Photo by Lars Blankers
David Robertson
Dec 10, 2018 — 3:29 pm
Well I guess that answers my question about adding onions…
Hs
Dec 12, 2018 — 8:10 pm
What benefits do you suspect losing weight this way has conferred upon you? Better energy, better mood, fewer health complaints, more ease moving around? Just curious…
Geoff
Dec 13, 2018 — 3:44 am
How about coffee, MAS? High flavor but low calorie. Not that I would combine coffee and potatoes in a meal, but does consuming high flavor, low calorie beverages away from meal times help/hurt progress?
MAS
Dec 13, 2018 — 7:20 am
@Hs – All those reasons.
@Geoff – I can’t say since there isn’t a version of me without daily coffee intake that I can compare against. My guess is it is not a factor or if it is one, that effect is tiny (likely net positive though).
matt
Dec 13, 2018 — 11:45 pm
this diet makes sense but the protein deficit suggests youll surely lose more muscle than just the calorie deficit alone. would there be a problem with adding say 3 unsweetened protein drinks (which since theyre unsweetened are very bland), which would add less than 300 calories for 60 grams of protein? Or is there an advantage to reduced protein intake?
Btw you mentioned a while back youve switched from HIT to a volume approach to exercise, have you drawn any conclusions about its effectiveness yet?
matt
Dec 13, 2018 — 11:48 pm
Ah it looks like youve answered my first question above in your next post!
MAS
Dec 14, 2018 — 7:20 am
@Matt – I do not think muscle loss is a concern on the Potato Hack. People fast for 18 hours a day or for periods of 3-5 days all the time without losing muscle.
However, as one gets older and/or leaner, protein requirements go up. This means when you aren’t potato hacking, increase the protein. You do not need to add protein to potatoes to preserve muscle.
But as you see in my following post, I have experimented with a new way to tackle that potatoes w/ protein. Although it will work for all, I designed it for my needs (older & leaner). I’ll cover it more in a future post.
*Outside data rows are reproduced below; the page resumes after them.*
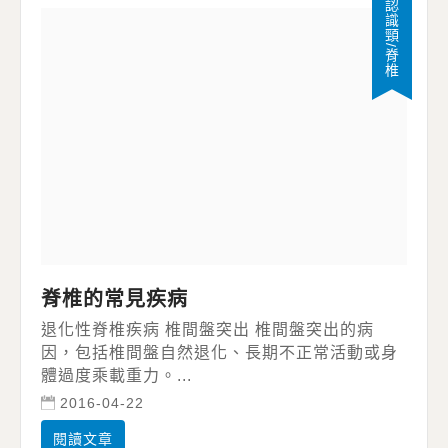
認識頸/脊椎
脊椎的常見疾病
退化性脊椎疾病 椎間盤突出 椎間盤突出的病
因，包括椎間盤自然退化、長期不正常活動或身
體過度乘載重力。...
2016-04-22
閱讀文章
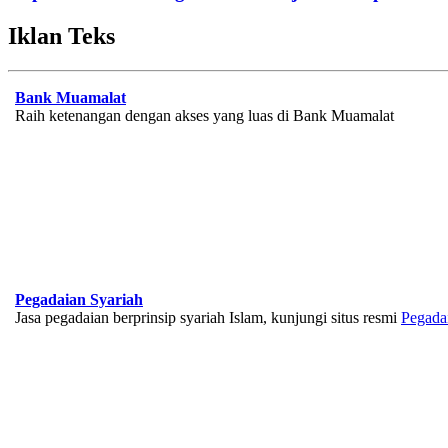
Iklan Teks
Bank Muamalat
Raih ketenangan dengan akses yang luas di Bank Muamalat
Pegadaian Syariah
Jasa pegadaian berprinsip syariah Islam, kunjungi situs resmi
Pegada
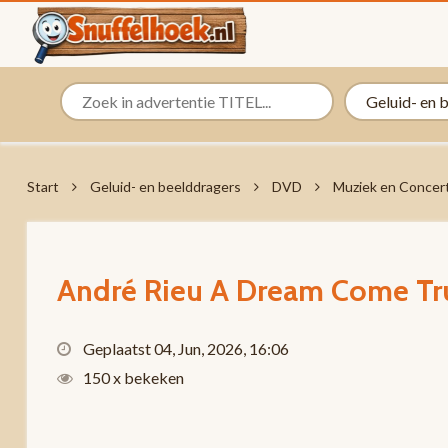
Start
Geluid- en beelddragers
DVD
Muziek en Concer
André Rieu A Dream Come T
Geplaatst 04, Jun, 2026, 16:06
150 x bekeken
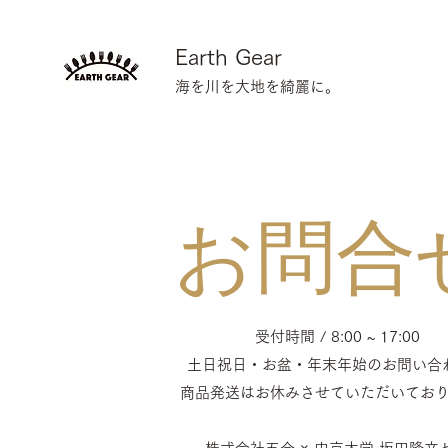
Earth Gear
海を川を大地を綺麗に。
​お問合
受付時間 / 8:00 ~ 17:00
土日祝日・お盆・年末年始のお問い合
商品発送はお休みさせていただいてお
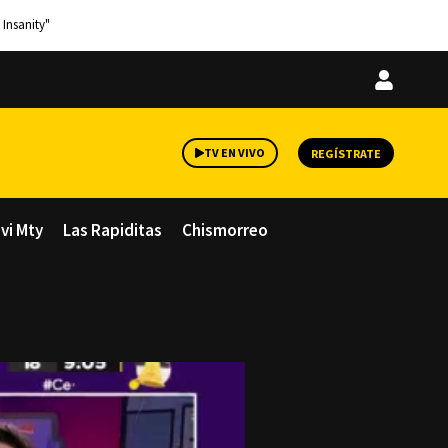
 Insanity"
Iniciar
sesión
TV EN VIVO
REGÍSTRATE
avi Mty
Las Rapiditas
Chismorreo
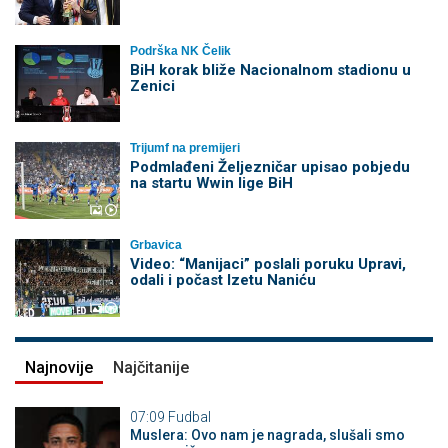
Podrška NK Čelik
BiH korak bliže Nacionalnom stadionu u
Zenici
Trijumf na premijeri
Podmlađeni Željezničar upisao pobjedu
na startu Wwin lige BiH
Grbavica
Video: “Manijaci” poslali poruku Upravi,
odali i počast Izetu Naniću
Najnovije
Najčitanije
07:09
Fudbal
Muslera: Ovo nam je nagrada, slušali smo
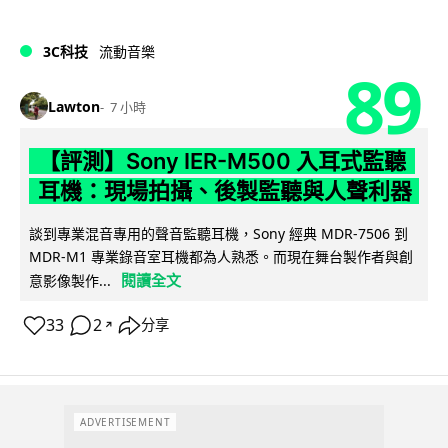
3C科技
流動音樂
89
Lawton
7 小時
【評測】Sony IER-M500 入耳式監聽
耳機：現場拍攝、後製監聽與人聲利器
談到專業混音專用的聲音監聽耳機，Sony 經典 MDR-7506 到
MDR-M1 專業錄音室耳機都為人熟悉。而現在舞台製作者與創
閱讀全文
意影像製作...
33
2
分享
↗
ADVERTISEMENT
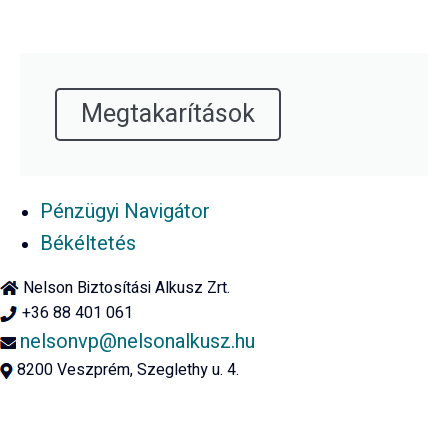
Megtakarítások
Pénzügyi Navigátor
Békéltetés
Nelson Biztosítási Alkusz Zrt.
+36 88 401 061
nelsonvp@nelsonalkusz.hu
8200 Veszprém, Szeglethy u. 4.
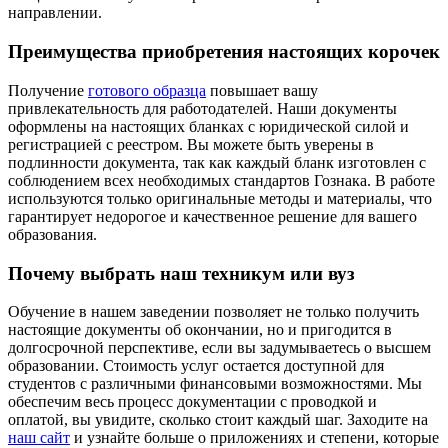
направлении.
Преимущества приобретения настоящих корочек
Получение
готового образца
повышает вашу
привлекательность для работодателей. Наши документы
оформлены на настоящих бланках с юридической силой и
регистрацией с реестром. Вы можете быть уверены в
подлинности документа, так как каждый бланк изготовлен с
соблюдением всех необходимых стандартов Гознака. В работе
используются только оригинальные методы и материалы, что
гарантирует недорогое и качественное решение для вашего
образования.
Почему выбрать наш техникум или вуз
Обучение в нашем заведении позволяет не только получить
настоящие документы об окончании, но и пригодится в
долгосрочной перспективе, если вы задумываетесь о высшем
образовании. Стоимость услуг остается доступной для
студентов с различными финансовыми возможностями. Мы
обеспечим весь процесс документации с проводкой и
оплатой, вы увидите, сколько стоит каждый шаг. Заходите на
наш сайт
и узнайте больше о приложениях и степени, которые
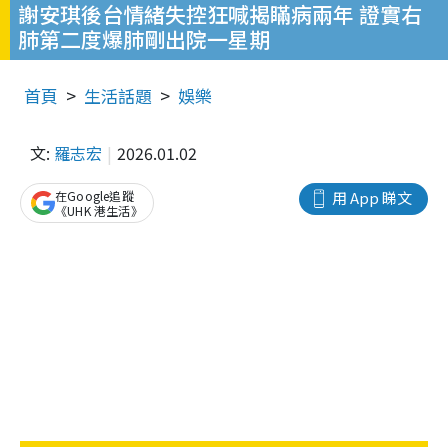
謝安琪後台情緒失控狂喊揭瞞病兩年 證實右
肺第二度爆肺剛出院一星期
首頁
生活話題
娛樂
文:
羅志宏
2026.01.02
在Google追蹤
用 App 睇文
《UHK 港生活》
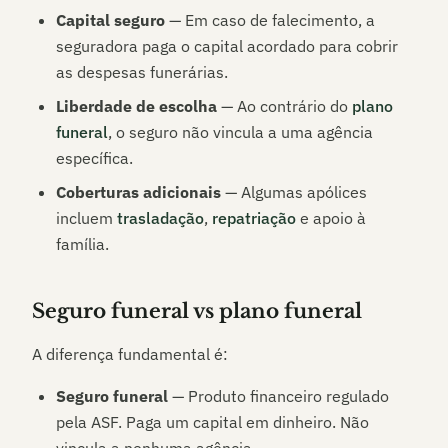
Capital seguro
— Em caso de falecimento, a
seguradora paga o capital acordado para cobrir
as despesas funerárias.
Liberdade de escolha
— Ao contrário do
plano
funeral
, o seguro não vincula a uma agência
específica.
Coberturas adicionais
— Algumas apólices
incluem
trasladação
,
repatriação
e apoio à
família.
Seguro funeral vs plano funeral
A diferença fundamental é:
Seguro funeral
— Produto financeiro regulado
pela ASF. Paga um capital em dinheiro. Não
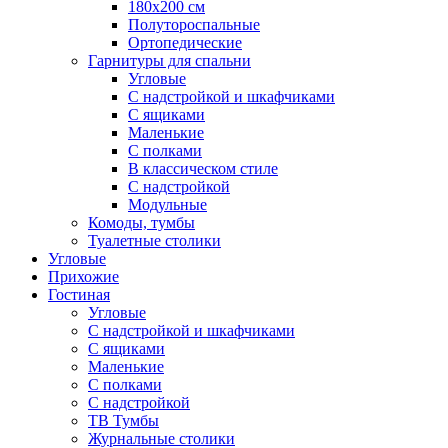
180х200 см
Полутороспальные
Ортопедические
Гарнитуры для спальни
Угловые
С надстройкой и шкафчиками
С ящиками
Маленькие
С полками
В классическом стиле
С надстройкой
Модульные
Комоды, тумбы
Туалетные столики
Угловые
Прихожие
Гостиная
Угловые
С надстройкой и шкафчиками
С ящиками
Маленькие
С полками
С надстройкой
ТВ Тумбы
Журнальные столики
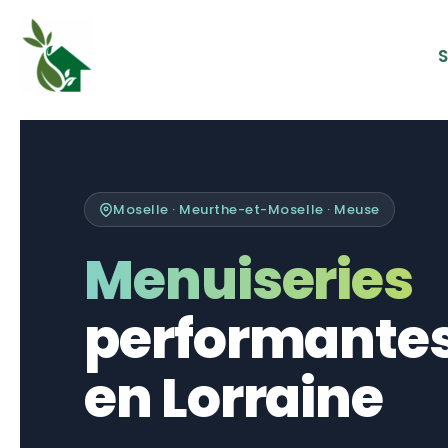
Aller
au
S
contenu
Moselle · Meurthe-et-Moselle · Meuse
Menuiseries
performante
en Lorraine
I picked volume over HIT because I was forced to. My gym is too hot for me to do HIT. Almost all gyms are too hot. I get piercing headaches going to failure when the room temp is too high. So I can’t answer your question. There is not a version of me that had access to a cool (60 F) gym doing HIT that I can compare myself to. Both paths are fine. Whatever holds your interest the most at that moment is the best choice.
Hs
Dec 14, 2018 — 7:23 pm
MAS – To clarify I’m curious if you achieved such benefits along with weight loss. Not the reasons. I’ve heard of many cases (and experienced myself) declines in such things with weight loss. But your methods seem more sophisticated and nuanced.
MAS
Dec 15, 2018 — 6:26 am
@Hs – My guess is being lighter helped my knee recover faster. And being successful with my plan improved my mood.
Raina
Jul 2, 2022 — 11:40 am
Going without flavor seems like a silent retreat for your body rather than your mind.
I’ve seen some of the info related to cooling the potatoes increasing the resistant starch and reducing negative impact on blood sugar. Does anyone know of data that specifically speaks to the safety of potato hacking for type 2 diabetics? Thanks!